Due to the success of the play there was some American interest in financing a film version. EMI, under Bernard Delfont, had taken over Associated British Pictures, whose companies included an independent unit, Nat Cohen's Anglo-Amalgamated. Only a few days of becoming chairman of Associated, Delfont agreed to finance Spring and Port Wine. In the end two-thirds of the budget was provided by Anglo-EMI, which was the new name for Nat Cohen's subsidiary of EMI Films.

Director Peter Hammond came from television. James Mason said he accepted the role in part because "I have been looking for films financed by European money and I have not made a film in this country for two years because I resent working on projects that are financed by American money. Films are so personal to a country that they should take on exclusively the character of that country."

===Shooting===
Filming took place from May to June 1969, in the studio and on location. The movie was the first film shot at Elstree Studios after Bryan Forbes took over EMI Films. The location scenes were shot in Bolton in May 1969 and the family house is 51 Grisdale Road. It was filmed whilst many of the old industrial buildings remained and as St. Peters Way was being constructed, and the film includes panoramic shots of an early stage of work on that part of the new road adjacent to St Peter's Church, where it follows the former course of the River Croal and the Bolton arm of the Manchester, Bolton and Bury Canal.

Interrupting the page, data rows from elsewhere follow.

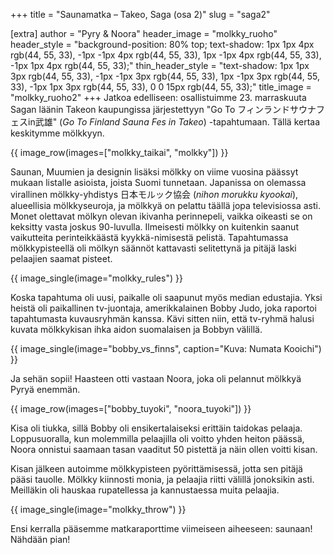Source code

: +++
title = "Saunamatka – Takeo, Saga (osa 2)"
slug = "saga2"

[extra]
author = "Pyry & Noora"
header_image = "molkky_ruoho"
header_style = "background-position: 80% top; text-shadow: 1px 1px 4px rgb(44, 55, 33), -1px -1px 4px rgb(44, 55, 33), 1px -1px 4px rgb(44, 55, 33), -1px 1px 4px rgb(44, 55, 33);"
thin_header_style = "text-shadow: 1px 1px 3px rgb(44, 55, 33), -1px -1px 3px rgb(44, 55, 33), 1px -1px 3px rgb(44, 55, 33), -1px 1px 3px rgb(44, 55, 33), 0 0 15px rgb(44, 55, 33);"
title_image = "molkky_ruoho2"
+++
Jatkoa edelliseen: osallistuimme 23. marraskuuta Sagan läänin Takeon kaupungissa järjestettyyn "Go To フィンランドサウナフェスin武雄" (*Go To Finland Sauna Fes in Takeo*) -tapahtumaan. Tällä kertaa keskitymme mölkkyyn.
<!-- more -->

{{ image_row(images=["molkky_taikai", "molkky"]) }}

Saunan, Muumien ja designin lisäksi mölkky on viime vuosina päässyt mukaan listalle asioista, joista Suomi tunnetaan. Japanissa on olemassa virallinen mölkky-yhdistys 日本モルック協会 (*nihon morukku kyookai*), alueellisia mölkkyseuroja, ja mölkkyä on pelattu täällä jopa televisiossa asti. Monet olettavat mölkyn olevan ikivanha perinnepeli, vaikka oikeasti se on keksitty vasta joskus 90-luvulla. Ilmeisesti mölkky on kuitenkin saanut vaikutteita perinteikkäästä kyykkä-nimisestä pelistä. Tapahtumassa mölkkypisteellä oli mölkyn säännöt kattavasti selitettynä ja pitäjä laski pelaajien saamat pisteet. 

{{ image_single(image="molkky_rules") }}

Koska tapahtuma oli uusi, paikalle oli saapunut myös median edustajia. Yksi heistä oli paikallinen tv-juontaja, amerikkalainen Bobby Judo, joka raportoi tapahtumasta kuvausryhmän kanssa. Kävi sitten niin, että tv-ryhmä halusi kuvata mölkkykisan ihka aidon suomalaisen ja Bobbyn välillä.

{{ image_single(image="bobby_vs_finns", caption="Kuva: Numata Kooichi") }}

Ja sehän sopii! Haasteen otti vastaan Noora, joka oli pelannut mölkkyä Pyryä enemmän.

{{ image_row(images=["bobby_tuyoki", "noora_tuyoki"]) }}

Kisa oli tiukka, sillä Bobby oli ensikertalaiseksi erittäin taidokas pelaaja. Loppusuoralla, kun molemmilla pelaajilla oli voitto yhden heiton päässä, Noora onnistui saamaan tasan vaaditut 50 pistettä ja näin ollen voitti kisan. 

Kisan jälkeen autoimme mölkkypisteen pyörittämisessä, jotta sen pitäjä pääsi tauolle. Mölkky kiinnosti monia, ja pelaajia riitti välillä jonoksikin asti. Meilläkin oli hauskaa rupatellessa ja kannustaessa muita pelaajia.

{{ image_single(image="molkky_throw") }}

Ensi kerralla pääsemme matkaraporttime viimeiseen aiheeseen: saunaan! Nähdään pian!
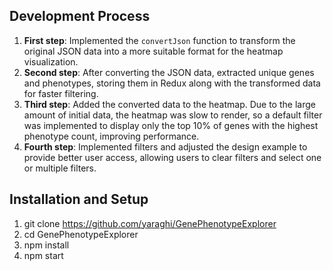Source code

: ## Development Process

1. **First step**: Implemented the `convertJson` function to transform the original JSON data into a more suitable format for the heatmap visualization.
2. **Second step**: After converting the JSON data, extracted unique genes and phenotypes, storing them in Redux along with the transformed data for faster filtering.
3. **Third step**: Added the converted data to the heatmap. Due to the large amount of initial data, the heatmap was slow to render, so a default filter was implemented to display only the top 10% of genes with the highest phenotype count, improving performance.
4. **Fourth step**: Implemented filters and adjusted the design example to provide better user access, allowing users to clear filters and select one or multiple filters.

## Installation and Setup
1. git clone https://github.com/yaraghi/GenePhenotypeExplorer
2. cd GenePhenotypeExplorer
3. npm install
4. npm start

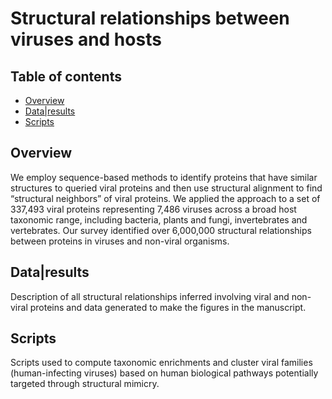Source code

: # Structural relationships between viruses and hosts

## Table of contents
* [Overview](#Overview)
* [Data|results](#Data|Results)
* [Scripts](#Scripts)

## Overview
We employ sequence-based methods to identify proteins that have similar structures to queried viral proteins and then use structural alignment to find “structural neighbors” of viral proteins. We applied the approach to a set of 337,493 viral proteins representing 7,486 viruses across a broad host taxonomic range, including bacteria, plants and fungi, invertebrates and vertebrates. Our survey identified over 6,000,000 structural relationships between proteins in viruses and non-viral organisms.

## Data|results
Description of all structural relationships inferred involving viral and non-viral proteins and data generated to make the figures in the manuscript.

## Scripts
Scripts used to compute taxonomic enrichments and cluster viral families (human-infecting viruses) based on human biological pathways potentially targeted through structural mimicry.
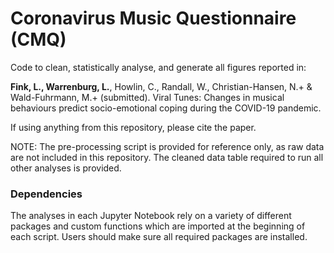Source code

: # Coronavirus Music Questionnaire (CMQ)

Code to clean, statistically analyse, and generate all figures reported in:

**Fink, L., Warrenburg, L.**, Howlin, C., Randall, W., Christian-Hansen, N.+ & Wald-Fuhrmann, M.+ (submitted). Viral Tunes: Changes in musical behaviours predict socio-emotional coping during the COVID-19 pandemic.

If using anything from this repository, please cite the paper.


NOTE: The pre-processing script is provided for reference only, as raw data are not included in this repository. The cleaned data table required to run all other analyses is provided.

### Dependencies
The analyses in each Jupyter Notebook rely on a variety of different packages and custom functions which are imported at the beginning of each script. Users should make sure all required packages are installed.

After filming ended, it was announced the film would be the first to be released under the banner of EMI Films. (Other early films were Eyewitness and All the Way Up.)

== Reception ==
The Guardian called it "not really a very good film in spite of James Mason's unwavering presence" but "it's a perfectly watchable piece of North Country flannel." Sight and Sound called it a "sentimental adaptation" in which "the cast make what they can of a script whose sugary pathos belongs more to Victorian melodrama than to anything resembling modern times."

Variety called it "an unpretentious opening entry, but it is extremely well produced and has a warmth and integrity that make a pleasantly entertaining switch from some of the flash cynical offerings of today."

The film was not a success at the box office. Filmink suggested that the film might have been made a few years too late.